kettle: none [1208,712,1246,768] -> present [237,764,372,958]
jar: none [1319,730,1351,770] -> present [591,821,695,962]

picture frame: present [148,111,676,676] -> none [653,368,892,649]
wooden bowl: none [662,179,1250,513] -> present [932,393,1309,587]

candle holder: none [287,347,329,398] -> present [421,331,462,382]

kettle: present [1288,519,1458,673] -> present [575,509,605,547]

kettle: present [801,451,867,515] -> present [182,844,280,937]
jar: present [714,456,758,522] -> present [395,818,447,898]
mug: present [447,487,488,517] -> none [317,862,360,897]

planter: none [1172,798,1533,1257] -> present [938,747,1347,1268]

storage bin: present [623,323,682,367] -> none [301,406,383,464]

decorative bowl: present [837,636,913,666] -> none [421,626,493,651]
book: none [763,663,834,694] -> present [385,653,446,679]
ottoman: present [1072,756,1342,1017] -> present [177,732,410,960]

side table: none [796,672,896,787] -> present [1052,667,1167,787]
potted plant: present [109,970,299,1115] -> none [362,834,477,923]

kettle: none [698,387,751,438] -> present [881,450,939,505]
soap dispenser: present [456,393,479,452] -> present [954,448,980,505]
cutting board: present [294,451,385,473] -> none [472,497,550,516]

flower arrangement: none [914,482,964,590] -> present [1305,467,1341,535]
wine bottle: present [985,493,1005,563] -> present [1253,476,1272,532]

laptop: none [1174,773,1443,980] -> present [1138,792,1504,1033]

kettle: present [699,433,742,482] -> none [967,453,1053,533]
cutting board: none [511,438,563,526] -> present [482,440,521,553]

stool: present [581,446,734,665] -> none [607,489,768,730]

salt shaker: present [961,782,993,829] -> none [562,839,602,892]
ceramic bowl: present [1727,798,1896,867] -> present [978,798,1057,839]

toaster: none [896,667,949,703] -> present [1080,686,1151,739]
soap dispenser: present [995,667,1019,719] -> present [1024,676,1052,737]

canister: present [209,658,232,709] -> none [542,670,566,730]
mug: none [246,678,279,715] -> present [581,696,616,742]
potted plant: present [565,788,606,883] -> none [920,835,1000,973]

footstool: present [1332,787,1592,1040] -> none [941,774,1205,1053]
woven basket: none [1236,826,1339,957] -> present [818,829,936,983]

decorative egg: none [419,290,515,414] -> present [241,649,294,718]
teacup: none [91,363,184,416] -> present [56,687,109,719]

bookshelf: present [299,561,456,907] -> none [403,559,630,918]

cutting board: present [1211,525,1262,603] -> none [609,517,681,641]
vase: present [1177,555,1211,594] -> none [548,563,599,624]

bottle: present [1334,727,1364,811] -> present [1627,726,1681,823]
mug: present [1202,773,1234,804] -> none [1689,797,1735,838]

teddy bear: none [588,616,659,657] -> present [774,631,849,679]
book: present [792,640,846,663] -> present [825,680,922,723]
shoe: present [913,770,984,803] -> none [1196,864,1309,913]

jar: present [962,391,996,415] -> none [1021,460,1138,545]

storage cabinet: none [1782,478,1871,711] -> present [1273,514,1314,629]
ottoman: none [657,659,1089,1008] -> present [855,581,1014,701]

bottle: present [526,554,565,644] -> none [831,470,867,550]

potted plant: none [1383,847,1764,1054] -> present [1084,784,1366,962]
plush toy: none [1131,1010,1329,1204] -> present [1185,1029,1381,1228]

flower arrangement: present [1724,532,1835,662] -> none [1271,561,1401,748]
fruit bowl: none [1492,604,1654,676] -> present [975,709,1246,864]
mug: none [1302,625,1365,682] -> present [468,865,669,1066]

- [Activity]: With the line holding "vase: present [1177,555,1211,594]" as the first and the line holding "mug: present [1202,773,1234,804]" as the last, please transcribe exactly the lines of the material above in that range and nothing else.

- [Task result]:
vase: present [1177,555,1211,594] -> none [548,563,599,624]

bottle: present [1334,727,1364,811] -> present [1627,726,1681,823]
mug: present [1202,773,1234,804] -> none [1689,797,1735,838]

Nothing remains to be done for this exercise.